→ **What this task involves**
Search the records below for "Einsatzort" and copy every line it turns up in.

→ **Input data**

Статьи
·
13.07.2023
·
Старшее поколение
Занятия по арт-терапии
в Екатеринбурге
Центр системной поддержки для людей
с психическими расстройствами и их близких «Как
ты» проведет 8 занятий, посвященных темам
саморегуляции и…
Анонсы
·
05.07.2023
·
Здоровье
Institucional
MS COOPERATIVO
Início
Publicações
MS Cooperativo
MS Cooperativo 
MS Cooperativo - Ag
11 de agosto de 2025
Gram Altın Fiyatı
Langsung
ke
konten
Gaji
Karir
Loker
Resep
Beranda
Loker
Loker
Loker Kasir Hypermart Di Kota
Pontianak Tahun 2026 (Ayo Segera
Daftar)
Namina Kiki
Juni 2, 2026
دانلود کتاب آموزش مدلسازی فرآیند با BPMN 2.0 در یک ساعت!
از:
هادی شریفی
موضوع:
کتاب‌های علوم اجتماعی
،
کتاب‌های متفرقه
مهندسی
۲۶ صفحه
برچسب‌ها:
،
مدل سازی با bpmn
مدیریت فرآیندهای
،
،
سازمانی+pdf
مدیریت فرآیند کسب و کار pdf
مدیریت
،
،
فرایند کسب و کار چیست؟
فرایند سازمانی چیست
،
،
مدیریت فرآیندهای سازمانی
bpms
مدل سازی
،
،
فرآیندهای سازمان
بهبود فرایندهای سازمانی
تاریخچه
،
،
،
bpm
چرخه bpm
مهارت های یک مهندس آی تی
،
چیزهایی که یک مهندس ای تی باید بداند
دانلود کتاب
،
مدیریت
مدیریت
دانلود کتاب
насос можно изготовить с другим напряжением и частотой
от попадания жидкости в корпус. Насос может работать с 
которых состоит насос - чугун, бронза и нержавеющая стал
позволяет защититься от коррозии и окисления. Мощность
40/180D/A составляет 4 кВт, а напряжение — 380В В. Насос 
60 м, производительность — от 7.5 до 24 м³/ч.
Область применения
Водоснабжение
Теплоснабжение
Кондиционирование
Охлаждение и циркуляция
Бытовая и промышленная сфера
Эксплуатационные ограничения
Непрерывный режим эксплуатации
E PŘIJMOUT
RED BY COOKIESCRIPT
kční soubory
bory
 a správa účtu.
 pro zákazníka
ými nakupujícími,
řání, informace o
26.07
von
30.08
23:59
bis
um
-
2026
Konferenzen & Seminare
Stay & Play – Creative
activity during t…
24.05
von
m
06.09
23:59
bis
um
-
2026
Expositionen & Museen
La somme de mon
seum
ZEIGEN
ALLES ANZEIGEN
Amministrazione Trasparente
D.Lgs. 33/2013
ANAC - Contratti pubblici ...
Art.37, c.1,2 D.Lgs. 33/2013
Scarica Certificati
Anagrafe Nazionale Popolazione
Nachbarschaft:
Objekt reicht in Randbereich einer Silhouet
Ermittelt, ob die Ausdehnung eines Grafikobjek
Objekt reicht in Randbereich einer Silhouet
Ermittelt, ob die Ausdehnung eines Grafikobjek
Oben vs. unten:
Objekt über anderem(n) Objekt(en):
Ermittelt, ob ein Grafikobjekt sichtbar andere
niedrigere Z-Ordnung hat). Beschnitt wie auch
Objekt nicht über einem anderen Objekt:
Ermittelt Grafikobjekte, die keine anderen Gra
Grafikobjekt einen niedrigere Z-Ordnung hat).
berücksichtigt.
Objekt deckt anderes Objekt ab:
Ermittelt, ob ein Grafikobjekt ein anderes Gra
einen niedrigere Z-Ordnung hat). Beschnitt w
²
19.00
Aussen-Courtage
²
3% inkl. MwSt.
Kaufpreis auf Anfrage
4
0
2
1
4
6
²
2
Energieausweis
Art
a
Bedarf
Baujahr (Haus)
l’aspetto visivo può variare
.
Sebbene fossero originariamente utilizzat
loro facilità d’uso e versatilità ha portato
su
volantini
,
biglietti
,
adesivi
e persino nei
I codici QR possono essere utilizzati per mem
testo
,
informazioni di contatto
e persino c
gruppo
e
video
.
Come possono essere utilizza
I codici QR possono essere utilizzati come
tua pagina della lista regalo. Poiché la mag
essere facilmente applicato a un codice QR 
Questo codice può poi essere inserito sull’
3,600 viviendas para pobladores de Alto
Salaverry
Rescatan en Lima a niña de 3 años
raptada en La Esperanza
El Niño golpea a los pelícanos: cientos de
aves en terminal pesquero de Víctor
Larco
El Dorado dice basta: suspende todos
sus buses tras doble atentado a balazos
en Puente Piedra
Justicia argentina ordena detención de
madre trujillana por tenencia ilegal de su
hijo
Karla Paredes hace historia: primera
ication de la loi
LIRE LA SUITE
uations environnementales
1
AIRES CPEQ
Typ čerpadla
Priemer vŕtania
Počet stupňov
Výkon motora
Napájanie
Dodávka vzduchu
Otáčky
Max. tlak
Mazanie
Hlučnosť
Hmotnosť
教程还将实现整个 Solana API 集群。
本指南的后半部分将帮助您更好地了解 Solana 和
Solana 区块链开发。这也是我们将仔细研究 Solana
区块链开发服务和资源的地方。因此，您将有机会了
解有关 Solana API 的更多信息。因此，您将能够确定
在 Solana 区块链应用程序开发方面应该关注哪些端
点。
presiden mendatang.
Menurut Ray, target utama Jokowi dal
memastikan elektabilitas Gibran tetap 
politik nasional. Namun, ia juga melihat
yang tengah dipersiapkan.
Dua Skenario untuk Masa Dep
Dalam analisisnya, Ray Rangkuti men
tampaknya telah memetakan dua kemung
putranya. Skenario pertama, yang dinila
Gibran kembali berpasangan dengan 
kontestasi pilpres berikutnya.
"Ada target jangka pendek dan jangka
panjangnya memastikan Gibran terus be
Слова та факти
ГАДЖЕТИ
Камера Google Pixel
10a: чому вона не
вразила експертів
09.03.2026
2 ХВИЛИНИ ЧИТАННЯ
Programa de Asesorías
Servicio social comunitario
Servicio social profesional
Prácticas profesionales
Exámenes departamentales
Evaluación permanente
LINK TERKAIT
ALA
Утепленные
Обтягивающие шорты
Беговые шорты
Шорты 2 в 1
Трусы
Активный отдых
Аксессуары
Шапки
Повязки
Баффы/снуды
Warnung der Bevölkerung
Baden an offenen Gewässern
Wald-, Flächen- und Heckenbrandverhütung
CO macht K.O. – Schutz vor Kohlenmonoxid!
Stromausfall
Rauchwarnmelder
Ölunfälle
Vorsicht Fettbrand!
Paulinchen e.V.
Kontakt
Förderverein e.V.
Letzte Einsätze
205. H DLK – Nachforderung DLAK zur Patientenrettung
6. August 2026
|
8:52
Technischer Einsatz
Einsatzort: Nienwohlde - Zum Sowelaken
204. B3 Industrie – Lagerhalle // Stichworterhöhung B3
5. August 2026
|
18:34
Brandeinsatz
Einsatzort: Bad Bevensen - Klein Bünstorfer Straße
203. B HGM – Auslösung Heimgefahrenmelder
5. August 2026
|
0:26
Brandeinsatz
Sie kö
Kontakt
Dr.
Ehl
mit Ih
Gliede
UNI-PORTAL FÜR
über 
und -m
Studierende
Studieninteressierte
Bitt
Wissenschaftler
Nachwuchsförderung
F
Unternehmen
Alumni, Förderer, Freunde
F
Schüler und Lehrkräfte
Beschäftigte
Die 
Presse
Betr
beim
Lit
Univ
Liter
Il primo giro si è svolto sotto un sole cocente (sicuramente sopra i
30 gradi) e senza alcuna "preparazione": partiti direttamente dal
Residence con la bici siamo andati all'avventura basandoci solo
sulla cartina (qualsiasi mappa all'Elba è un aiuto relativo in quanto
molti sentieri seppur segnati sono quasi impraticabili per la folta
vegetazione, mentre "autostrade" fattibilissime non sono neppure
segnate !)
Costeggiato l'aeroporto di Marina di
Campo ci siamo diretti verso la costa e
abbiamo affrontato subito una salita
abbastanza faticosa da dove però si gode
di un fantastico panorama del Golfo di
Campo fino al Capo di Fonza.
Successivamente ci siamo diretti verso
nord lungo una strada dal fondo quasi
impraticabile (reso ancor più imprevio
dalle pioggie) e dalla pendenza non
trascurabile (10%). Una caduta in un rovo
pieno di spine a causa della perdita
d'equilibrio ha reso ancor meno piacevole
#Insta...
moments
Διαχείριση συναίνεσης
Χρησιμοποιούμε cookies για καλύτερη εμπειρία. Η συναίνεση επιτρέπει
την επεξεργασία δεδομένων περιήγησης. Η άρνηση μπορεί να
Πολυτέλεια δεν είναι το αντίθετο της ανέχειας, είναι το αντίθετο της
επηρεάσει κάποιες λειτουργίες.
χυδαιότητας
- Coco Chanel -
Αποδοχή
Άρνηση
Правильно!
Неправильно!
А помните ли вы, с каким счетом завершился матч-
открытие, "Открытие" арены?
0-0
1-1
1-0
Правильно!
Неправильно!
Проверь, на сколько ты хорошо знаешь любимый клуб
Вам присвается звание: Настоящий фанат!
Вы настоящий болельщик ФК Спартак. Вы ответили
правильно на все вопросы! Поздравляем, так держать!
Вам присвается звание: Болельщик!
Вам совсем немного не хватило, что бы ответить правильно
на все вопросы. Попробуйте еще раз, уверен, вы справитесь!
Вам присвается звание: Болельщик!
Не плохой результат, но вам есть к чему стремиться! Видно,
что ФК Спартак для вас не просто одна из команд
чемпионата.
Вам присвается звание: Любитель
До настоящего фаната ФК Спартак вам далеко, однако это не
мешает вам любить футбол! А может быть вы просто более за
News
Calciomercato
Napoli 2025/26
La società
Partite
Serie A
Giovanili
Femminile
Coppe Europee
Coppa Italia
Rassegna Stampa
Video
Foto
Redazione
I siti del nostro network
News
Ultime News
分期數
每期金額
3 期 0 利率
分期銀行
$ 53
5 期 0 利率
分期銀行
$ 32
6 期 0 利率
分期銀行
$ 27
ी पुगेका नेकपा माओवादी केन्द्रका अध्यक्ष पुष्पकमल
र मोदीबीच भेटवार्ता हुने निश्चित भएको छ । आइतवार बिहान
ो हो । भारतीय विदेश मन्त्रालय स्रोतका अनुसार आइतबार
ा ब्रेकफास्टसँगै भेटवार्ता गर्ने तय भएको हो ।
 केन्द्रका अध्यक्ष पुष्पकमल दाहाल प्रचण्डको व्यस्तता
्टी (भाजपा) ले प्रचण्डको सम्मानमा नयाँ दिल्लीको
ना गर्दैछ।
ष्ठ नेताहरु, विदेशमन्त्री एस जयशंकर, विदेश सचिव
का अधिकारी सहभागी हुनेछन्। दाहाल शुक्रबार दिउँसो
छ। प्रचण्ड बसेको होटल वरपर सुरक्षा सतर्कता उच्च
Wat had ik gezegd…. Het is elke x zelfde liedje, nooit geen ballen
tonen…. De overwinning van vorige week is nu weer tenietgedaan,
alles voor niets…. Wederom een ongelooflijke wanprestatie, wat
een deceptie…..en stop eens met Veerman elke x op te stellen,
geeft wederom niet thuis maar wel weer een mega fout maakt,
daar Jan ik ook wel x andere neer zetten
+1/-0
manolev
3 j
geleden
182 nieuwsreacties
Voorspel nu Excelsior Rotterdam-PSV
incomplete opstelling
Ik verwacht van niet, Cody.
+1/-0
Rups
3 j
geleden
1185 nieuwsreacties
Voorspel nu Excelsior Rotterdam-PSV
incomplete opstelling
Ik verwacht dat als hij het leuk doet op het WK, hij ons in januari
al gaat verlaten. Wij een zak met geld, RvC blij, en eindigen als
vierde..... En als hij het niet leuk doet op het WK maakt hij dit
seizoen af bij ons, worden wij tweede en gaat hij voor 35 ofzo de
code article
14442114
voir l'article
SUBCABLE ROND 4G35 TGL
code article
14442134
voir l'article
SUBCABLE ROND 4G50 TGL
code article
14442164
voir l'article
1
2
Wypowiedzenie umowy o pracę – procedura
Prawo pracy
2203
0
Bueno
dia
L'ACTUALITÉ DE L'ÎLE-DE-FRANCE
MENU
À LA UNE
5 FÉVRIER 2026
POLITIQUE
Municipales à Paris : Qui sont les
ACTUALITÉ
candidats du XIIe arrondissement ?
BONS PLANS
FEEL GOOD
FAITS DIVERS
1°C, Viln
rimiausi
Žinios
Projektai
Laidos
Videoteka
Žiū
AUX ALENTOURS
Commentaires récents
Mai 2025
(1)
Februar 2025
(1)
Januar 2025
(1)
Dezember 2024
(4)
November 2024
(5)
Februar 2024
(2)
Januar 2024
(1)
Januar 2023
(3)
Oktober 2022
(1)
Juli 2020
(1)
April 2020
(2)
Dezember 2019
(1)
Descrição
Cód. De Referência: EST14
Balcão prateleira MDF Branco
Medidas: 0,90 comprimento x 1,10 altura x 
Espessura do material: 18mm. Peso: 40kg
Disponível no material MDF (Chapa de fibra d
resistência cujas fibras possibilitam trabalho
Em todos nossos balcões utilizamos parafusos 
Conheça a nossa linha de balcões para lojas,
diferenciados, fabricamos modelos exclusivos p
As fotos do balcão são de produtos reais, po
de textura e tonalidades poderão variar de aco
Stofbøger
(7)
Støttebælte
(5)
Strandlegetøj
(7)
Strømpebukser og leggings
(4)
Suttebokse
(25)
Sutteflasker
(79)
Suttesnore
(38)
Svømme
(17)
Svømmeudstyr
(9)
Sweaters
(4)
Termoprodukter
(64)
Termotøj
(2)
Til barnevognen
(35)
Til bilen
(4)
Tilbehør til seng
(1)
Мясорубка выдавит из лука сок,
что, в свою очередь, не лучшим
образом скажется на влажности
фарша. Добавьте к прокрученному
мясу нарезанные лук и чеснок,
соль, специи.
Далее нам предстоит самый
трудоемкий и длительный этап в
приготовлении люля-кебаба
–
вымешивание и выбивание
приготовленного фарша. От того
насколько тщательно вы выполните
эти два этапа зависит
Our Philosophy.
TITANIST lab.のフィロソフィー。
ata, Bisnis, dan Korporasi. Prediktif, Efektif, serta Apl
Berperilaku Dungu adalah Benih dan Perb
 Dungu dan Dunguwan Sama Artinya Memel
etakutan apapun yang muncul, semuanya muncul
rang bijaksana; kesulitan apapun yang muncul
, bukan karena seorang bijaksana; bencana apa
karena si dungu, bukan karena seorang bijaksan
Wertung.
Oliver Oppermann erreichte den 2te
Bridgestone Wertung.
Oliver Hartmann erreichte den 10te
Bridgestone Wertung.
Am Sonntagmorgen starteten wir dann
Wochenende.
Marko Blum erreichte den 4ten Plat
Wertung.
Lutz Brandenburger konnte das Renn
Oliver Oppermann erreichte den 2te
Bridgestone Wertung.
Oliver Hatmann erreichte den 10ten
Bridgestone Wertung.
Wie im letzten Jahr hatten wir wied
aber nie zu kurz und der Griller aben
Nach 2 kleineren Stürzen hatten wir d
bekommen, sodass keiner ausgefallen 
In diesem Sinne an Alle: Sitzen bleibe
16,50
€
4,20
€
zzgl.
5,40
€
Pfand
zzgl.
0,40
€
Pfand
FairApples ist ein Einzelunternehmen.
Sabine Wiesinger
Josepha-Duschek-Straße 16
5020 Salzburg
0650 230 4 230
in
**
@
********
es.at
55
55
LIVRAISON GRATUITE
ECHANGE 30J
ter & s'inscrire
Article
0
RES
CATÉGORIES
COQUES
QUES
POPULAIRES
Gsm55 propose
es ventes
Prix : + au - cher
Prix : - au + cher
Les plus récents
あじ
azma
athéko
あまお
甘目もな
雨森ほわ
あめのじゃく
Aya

→ **Problem solution**
Einsatzort: Nienwohlde - Zum Sowelaken
Einsatzort: Bad Bevensen - Klein Bünstorfer Straße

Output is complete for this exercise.